* What is needed: The lines to reproduce run from the first one below to the line containing "2: (917, 251, 0.33)", both included. Reproduce them exactly and nothing else.

* Data provided:
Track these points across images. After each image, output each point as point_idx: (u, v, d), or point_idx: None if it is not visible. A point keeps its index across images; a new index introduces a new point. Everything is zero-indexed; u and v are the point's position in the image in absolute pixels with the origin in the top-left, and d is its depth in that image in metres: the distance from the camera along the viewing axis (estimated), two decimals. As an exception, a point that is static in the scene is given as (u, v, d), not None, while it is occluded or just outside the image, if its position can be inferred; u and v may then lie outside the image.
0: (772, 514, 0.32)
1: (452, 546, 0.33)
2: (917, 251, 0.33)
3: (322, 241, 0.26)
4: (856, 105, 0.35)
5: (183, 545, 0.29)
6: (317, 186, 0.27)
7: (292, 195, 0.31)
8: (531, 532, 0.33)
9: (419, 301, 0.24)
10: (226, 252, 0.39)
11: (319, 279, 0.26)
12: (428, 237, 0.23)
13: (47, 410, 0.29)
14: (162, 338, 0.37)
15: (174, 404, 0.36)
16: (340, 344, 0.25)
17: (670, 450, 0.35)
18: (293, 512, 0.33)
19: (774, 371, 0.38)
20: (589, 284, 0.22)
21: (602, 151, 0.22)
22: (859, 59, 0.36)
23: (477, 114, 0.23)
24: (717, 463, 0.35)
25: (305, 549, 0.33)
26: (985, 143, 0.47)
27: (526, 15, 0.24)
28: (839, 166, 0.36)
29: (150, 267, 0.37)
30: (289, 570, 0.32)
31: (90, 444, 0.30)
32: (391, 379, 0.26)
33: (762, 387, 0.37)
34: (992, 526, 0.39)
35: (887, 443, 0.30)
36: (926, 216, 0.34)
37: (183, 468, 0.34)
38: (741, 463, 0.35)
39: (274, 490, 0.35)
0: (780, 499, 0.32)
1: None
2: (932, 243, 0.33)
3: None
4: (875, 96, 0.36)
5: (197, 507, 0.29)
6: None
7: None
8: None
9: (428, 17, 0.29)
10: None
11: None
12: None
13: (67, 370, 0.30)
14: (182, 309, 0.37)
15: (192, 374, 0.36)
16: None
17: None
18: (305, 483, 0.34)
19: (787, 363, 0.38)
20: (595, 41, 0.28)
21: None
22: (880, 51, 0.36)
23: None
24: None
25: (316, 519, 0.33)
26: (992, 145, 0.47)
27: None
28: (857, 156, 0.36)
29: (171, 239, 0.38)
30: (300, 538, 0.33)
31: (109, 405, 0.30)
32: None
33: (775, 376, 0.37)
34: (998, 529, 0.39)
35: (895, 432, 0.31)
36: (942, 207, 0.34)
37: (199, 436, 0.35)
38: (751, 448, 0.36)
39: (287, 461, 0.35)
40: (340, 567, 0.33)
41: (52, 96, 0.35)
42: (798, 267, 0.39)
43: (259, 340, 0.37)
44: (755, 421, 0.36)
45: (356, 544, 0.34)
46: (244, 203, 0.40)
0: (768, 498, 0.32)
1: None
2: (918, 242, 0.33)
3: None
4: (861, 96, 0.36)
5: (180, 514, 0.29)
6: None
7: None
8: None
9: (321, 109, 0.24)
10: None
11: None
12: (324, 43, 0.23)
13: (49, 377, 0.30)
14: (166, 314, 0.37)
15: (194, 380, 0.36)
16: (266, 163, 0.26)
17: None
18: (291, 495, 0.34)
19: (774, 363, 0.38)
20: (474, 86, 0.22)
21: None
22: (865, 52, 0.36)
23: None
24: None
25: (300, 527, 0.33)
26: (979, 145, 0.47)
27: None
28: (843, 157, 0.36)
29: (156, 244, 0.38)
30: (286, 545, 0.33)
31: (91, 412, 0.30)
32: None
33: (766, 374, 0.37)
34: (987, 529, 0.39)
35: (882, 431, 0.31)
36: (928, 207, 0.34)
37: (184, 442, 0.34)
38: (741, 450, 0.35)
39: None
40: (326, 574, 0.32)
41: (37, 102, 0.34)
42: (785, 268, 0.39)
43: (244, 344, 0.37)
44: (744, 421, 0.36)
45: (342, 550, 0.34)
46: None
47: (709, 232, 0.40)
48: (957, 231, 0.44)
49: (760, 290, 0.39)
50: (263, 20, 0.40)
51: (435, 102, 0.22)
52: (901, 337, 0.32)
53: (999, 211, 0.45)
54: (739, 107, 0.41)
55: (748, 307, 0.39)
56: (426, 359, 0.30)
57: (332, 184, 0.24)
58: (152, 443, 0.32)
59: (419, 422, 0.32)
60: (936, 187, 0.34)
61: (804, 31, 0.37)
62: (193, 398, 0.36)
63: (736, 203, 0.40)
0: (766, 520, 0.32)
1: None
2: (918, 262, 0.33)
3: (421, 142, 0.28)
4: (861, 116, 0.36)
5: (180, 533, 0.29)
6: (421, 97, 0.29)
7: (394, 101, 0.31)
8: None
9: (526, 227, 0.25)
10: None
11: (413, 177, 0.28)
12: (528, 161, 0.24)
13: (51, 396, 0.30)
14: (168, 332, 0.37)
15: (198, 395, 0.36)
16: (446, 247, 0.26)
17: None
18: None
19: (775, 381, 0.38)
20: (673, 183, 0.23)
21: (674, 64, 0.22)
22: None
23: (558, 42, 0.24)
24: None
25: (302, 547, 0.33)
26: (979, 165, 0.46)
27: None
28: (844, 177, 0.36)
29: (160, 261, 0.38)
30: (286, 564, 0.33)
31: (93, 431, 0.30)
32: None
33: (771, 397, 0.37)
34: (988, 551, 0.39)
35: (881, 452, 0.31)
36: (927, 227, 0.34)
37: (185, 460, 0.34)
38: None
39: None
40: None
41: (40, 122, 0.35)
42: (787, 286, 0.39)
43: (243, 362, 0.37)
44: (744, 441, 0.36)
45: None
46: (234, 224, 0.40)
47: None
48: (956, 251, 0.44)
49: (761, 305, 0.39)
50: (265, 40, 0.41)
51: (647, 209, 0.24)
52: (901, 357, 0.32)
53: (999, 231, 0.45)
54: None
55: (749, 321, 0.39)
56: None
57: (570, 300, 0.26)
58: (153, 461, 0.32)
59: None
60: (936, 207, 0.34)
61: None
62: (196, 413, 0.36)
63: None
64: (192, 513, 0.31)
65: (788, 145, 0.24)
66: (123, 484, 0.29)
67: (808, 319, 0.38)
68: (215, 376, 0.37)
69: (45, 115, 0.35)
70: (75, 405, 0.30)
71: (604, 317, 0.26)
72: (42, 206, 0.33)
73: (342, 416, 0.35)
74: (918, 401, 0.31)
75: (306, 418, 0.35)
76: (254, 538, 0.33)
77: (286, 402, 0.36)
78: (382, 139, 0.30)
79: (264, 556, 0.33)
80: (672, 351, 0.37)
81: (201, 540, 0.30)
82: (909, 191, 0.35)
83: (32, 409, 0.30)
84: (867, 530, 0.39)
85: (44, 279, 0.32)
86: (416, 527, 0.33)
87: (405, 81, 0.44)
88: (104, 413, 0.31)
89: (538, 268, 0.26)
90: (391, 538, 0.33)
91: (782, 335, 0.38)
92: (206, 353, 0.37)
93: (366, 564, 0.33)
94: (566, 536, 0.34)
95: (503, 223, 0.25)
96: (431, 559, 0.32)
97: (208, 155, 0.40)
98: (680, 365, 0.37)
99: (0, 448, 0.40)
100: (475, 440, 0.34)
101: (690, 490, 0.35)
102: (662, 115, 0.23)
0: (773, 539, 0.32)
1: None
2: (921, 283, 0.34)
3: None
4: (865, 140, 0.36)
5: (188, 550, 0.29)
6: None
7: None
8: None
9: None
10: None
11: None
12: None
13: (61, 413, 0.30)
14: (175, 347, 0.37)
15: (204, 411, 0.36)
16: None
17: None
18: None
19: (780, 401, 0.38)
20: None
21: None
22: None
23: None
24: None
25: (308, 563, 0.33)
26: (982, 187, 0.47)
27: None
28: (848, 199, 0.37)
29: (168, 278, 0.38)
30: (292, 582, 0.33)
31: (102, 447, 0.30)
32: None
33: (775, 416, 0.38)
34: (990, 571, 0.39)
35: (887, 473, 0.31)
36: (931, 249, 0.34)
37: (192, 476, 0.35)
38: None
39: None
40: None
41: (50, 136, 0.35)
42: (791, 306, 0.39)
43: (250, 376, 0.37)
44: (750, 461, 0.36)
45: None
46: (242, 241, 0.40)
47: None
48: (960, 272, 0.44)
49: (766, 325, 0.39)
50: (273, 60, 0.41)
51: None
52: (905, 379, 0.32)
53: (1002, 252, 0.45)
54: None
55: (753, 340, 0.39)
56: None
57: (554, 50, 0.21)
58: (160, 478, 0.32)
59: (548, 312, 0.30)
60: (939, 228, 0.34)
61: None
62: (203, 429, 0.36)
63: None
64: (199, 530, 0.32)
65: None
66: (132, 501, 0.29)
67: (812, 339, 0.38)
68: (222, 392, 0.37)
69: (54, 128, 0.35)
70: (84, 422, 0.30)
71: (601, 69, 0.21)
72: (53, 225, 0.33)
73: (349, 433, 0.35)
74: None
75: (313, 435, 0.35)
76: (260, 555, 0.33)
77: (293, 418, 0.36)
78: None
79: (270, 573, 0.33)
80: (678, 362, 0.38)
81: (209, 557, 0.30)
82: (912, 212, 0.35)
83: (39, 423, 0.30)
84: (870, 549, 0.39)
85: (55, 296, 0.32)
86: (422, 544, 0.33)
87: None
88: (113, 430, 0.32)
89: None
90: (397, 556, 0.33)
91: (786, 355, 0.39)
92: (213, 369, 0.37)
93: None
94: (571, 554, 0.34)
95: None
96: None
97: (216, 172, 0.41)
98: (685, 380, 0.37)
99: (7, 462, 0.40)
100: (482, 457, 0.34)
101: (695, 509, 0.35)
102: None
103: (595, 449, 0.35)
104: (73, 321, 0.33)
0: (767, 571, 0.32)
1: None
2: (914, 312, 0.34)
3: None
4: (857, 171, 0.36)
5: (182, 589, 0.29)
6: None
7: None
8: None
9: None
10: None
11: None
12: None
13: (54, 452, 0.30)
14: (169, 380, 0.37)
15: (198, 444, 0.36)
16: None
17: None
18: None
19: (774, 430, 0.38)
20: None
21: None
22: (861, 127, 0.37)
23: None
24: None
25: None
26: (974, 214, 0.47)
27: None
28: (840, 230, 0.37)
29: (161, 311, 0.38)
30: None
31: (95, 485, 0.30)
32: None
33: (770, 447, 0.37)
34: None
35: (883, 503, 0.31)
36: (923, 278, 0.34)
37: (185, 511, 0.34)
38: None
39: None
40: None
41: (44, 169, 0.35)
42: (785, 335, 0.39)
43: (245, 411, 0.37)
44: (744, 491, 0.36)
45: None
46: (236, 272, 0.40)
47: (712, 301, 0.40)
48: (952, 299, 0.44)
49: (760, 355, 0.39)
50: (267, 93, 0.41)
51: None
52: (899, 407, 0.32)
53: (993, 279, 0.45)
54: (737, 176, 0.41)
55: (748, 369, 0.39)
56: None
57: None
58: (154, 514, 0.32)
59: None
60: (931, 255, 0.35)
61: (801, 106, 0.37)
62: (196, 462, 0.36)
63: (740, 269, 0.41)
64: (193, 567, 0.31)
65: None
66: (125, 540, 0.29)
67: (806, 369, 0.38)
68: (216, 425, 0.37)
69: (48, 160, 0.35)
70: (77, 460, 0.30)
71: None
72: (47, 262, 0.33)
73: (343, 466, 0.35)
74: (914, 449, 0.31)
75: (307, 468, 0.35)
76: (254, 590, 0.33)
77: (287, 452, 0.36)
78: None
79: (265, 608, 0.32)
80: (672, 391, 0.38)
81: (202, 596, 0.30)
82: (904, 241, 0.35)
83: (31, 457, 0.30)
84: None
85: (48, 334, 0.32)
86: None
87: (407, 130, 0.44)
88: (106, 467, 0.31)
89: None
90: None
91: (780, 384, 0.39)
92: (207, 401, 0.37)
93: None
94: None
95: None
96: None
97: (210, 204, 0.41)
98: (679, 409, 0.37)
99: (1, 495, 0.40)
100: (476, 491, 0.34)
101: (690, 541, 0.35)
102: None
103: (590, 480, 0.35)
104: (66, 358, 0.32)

* Solution to the exercise:
Track these points across images. After each image, output each point as point_idx: (u, v, d), or point_idx: None if it is not visible. A point keeps its index across images; a new index introduces a new point. Everything is zero-indexed; u and v are the point's position in the image in absolute pixels with the origin in the top-left, and d is its depth in that image in metres: the distance from the camera along the viewing axis (estimated), two decimals. As an exception, a point that is static in the scene is given as (u, v, d), not None, while it is occluded or just outside the image, if its position can be inferred; u and v may then lie outside the image.
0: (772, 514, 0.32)
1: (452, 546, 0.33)
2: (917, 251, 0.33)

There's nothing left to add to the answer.